What to produce -
Copy the part of the AdExchanger news round-up below from "Hulu And Ad" to "pitfalls and potential.", word for word.

Here’s today’s AdExchanger.com news round-up… Want it by email? Sign-up here.
MediaMind Reports Q3
Ad server and rich media technology vendor MediaMind released its results for the quarter ended September 30, 2010 and “revenues increased 16.3% to $17.7 million compared to $15.2 million in the prior-year period.” Net income was $1 million. Read the release. On its first-ever earnings conference call, CEO Gal Trifon said that during the quarter the company had signed Unilever – through agency Mindshare – in 9 markets across Europe and Asia among other highlights. But, Trifon said the company experienced softness in Southern California as it said the ramp for entertainment client business was less than expected, and in the UK there were fewer brand campaigns and more DR due to a down economy. Headcount increased to 363 in Q3 from 265 a year ago. The company said no additional hiring is expected. Finally, the company has $98 million in cash and expects around $26 million in Q4 revenues and 20-25% growth in revenues annually. Version 2.0 of MediaMind’s platform is expected to be rolled out in early 2011 using a license model. Other pricing details included the company’s creative optimization tools which are priced using an incremental CPM fee. For exchange trading, the company takes a percentage of the media spend. Trifon emphasized the company’s access to client data through the MediaMind platform and that the revenue opportunity for exchange trading was of interest to its clients. He added the company is building infrastructure for high volume exchange trading. MediaMind’s stock closed down yesterday 18% to $12.03.
Hulu And Ad Targeting
GRP Partners VC Mark Suster takes a look at the potential of Hulu as something akin to OPEC for online video media and notes that it is not a data-targeting-friendly platform. He writes on his personal blog about what he sees as “Limited ‘Targeting’ of Advertisements [on Hulu]: The great promise of the Internet for advertisers was that they were finally going to be able to deliver targeted advertisements to users because they could finally know who you were. This has become a reality with banner ads, search ads, contextual ads and Facebook ads. But not Hulu ads.” Read more about Hulu pitfalls and potential.
Selling Less To Ad Networks
The Wall Street Journal’s Jessica Vascellaro pens another piece for the What They Know series using – in part – data from Krux Digital’s study on publisher data usage (read AdExchanger.com’s Q&A) as well as talking to members of the media community. IAC Advertising VP Ali Mirian informs Vascellaro that in response to the number of cookies that were being dropped on company-owned web properties, “[IAC] now sells directly 30% of the ads that used to go to ad networks; its goal is to sell all of its ads on its own.” Read more.

Given entries -
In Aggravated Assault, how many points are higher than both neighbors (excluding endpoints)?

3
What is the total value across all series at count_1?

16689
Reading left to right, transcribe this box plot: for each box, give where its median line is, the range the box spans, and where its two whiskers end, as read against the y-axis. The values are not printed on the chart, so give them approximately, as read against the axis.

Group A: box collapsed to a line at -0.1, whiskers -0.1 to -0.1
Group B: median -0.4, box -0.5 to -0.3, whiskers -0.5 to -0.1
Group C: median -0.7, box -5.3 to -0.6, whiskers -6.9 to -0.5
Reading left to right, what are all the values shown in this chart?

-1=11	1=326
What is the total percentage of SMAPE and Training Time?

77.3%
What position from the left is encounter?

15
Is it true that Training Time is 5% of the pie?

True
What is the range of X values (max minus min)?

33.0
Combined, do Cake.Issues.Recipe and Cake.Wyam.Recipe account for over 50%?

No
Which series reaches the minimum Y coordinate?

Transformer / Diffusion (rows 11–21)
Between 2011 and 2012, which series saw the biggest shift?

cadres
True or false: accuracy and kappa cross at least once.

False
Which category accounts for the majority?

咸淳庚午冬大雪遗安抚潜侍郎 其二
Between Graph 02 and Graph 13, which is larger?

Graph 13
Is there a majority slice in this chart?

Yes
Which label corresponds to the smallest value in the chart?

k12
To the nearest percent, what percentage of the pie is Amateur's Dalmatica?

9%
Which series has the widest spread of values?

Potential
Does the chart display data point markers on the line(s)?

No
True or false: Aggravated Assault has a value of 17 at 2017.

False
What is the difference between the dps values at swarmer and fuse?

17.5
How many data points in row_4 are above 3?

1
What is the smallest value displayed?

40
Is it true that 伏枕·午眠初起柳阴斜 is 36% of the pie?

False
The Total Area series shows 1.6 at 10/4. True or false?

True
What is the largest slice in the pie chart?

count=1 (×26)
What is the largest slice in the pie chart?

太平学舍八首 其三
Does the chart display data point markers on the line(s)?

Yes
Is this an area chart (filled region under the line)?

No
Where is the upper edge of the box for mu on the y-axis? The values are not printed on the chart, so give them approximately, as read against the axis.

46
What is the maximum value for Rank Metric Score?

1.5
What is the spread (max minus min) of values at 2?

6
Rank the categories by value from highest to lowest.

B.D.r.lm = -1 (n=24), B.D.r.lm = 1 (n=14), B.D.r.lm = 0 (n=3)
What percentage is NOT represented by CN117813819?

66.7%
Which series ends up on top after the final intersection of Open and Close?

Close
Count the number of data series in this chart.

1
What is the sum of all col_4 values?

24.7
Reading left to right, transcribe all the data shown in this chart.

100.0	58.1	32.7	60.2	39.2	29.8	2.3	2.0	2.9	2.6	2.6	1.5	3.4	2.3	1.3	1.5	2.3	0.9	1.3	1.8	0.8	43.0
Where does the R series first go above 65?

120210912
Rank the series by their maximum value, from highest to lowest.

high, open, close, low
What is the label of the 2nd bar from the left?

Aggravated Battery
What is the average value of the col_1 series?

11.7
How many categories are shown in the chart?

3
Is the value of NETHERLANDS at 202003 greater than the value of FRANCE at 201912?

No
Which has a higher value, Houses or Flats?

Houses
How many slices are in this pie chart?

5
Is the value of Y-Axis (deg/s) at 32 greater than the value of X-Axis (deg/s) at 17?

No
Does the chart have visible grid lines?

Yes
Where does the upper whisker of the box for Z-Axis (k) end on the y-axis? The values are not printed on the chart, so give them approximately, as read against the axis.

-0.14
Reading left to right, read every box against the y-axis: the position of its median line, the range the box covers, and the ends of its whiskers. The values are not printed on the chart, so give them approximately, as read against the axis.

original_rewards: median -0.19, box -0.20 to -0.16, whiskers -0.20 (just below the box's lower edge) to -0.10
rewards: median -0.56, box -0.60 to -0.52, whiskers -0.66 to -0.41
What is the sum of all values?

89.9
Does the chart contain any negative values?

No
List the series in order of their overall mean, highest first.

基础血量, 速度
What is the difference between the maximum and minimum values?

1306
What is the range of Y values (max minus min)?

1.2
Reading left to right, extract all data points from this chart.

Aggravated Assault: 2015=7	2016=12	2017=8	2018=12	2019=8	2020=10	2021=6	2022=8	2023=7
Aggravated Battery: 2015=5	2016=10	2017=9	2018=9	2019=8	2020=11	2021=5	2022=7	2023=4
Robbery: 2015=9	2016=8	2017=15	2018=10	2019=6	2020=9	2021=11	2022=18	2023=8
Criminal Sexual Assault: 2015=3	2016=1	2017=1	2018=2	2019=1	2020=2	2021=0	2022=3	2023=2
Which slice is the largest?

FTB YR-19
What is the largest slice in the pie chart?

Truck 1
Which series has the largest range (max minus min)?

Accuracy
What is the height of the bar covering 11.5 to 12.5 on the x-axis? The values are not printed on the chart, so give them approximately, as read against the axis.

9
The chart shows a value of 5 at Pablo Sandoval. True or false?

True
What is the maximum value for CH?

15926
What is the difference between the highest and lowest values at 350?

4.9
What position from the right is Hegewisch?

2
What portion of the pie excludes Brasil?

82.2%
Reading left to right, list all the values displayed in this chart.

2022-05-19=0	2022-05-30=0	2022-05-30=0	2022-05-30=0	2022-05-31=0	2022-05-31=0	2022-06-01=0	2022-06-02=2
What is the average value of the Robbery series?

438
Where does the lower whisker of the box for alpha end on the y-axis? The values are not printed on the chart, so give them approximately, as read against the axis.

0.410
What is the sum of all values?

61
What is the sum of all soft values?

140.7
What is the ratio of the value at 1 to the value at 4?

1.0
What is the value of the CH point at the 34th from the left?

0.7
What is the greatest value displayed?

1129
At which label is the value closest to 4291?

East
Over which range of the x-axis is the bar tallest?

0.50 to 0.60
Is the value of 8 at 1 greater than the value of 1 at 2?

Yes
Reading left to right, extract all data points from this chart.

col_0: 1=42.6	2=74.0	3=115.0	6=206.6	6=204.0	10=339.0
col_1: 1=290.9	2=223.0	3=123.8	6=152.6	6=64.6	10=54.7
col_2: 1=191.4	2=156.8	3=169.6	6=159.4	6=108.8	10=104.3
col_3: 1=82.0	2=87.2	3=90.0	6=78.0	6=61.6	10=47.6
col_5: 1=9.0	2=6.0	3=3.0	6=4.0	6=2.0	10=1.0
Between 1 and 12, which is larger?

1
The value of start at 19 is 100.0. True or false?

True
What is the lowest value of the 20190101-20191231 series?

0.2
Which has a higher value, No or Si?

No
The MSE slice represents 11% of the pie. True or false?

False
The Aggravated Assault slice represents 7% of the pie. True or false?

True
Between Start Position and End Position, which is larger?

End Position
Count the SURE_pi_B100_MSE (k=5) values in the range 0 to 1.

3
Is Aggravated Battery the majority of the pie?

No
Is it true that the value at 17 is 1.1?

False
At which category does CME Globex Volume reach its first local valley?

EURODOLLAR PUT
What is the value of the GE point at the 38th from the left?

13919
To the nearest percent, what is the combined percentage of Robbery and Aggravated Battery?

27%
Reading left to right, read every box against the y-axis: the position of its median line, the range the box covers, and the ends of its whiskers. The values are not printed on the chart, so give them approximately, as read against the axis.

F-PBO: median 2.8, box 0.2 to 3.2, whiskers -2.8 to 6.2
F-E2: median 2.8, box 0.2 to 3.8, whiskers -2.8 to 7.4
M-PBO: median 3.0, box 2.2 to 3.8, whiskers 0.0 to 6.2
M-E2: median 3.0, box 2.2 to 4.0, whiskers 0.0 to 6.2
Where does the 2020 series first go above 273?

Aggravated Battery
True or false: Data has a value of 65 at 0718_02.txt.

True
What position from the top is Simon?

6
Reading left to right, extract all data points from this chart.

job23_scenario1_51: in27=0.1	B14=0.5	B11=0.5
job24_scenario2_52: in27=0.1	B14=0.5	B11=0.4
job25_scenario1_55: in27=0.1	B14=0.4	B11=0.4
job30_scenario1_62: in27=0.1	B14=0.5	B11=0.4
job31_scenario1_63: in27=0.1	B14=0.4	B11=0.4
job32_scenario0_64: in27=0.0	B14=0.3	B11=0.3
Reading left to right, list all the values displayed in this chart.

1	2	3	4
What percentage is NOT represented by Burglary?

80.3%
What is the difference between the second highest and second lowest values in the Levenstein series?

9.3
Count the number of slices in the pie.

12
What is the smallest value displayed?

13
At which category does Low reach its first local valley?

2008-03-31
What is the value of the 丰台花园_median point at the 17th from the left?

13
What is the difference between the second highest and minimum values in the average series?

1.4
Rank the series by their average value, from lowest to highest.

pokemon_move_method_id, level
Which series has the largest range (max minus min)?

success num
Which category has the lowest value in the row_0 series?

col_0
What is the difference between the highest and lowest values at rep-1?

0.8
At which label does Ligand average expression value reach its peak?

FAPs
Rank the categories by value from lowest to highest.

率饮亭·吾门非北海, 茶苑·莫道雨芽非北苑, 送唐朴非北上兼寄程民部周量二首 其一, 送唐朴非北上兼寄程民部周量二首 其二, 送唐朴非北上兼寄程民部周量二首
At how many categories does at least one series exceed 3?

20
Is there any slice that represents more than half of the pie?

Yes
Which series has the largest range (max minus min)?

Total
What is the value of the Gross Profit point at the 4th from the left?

Answer to the problem -
Hulu And Ad Targeting
GRP Partners VC Mark Suster takes a look at the potential of Hulu as something akin to OPEC for online video media and notes that it is not a data-targeting-friendly platform. He writes on his personal blog about what he sees as “Limited ‘Targeting’ of Advertisements [on Hulu]: The great promise of the Internet for advertisers was that they were finally going to be able to deliver targeted advertisements to users because they could finally know who you were. This has become a reality with banner ads, search ads, contextual ads and Facebook ads. But not Hulu ads.” Read more about Hulu pitfalls and potential.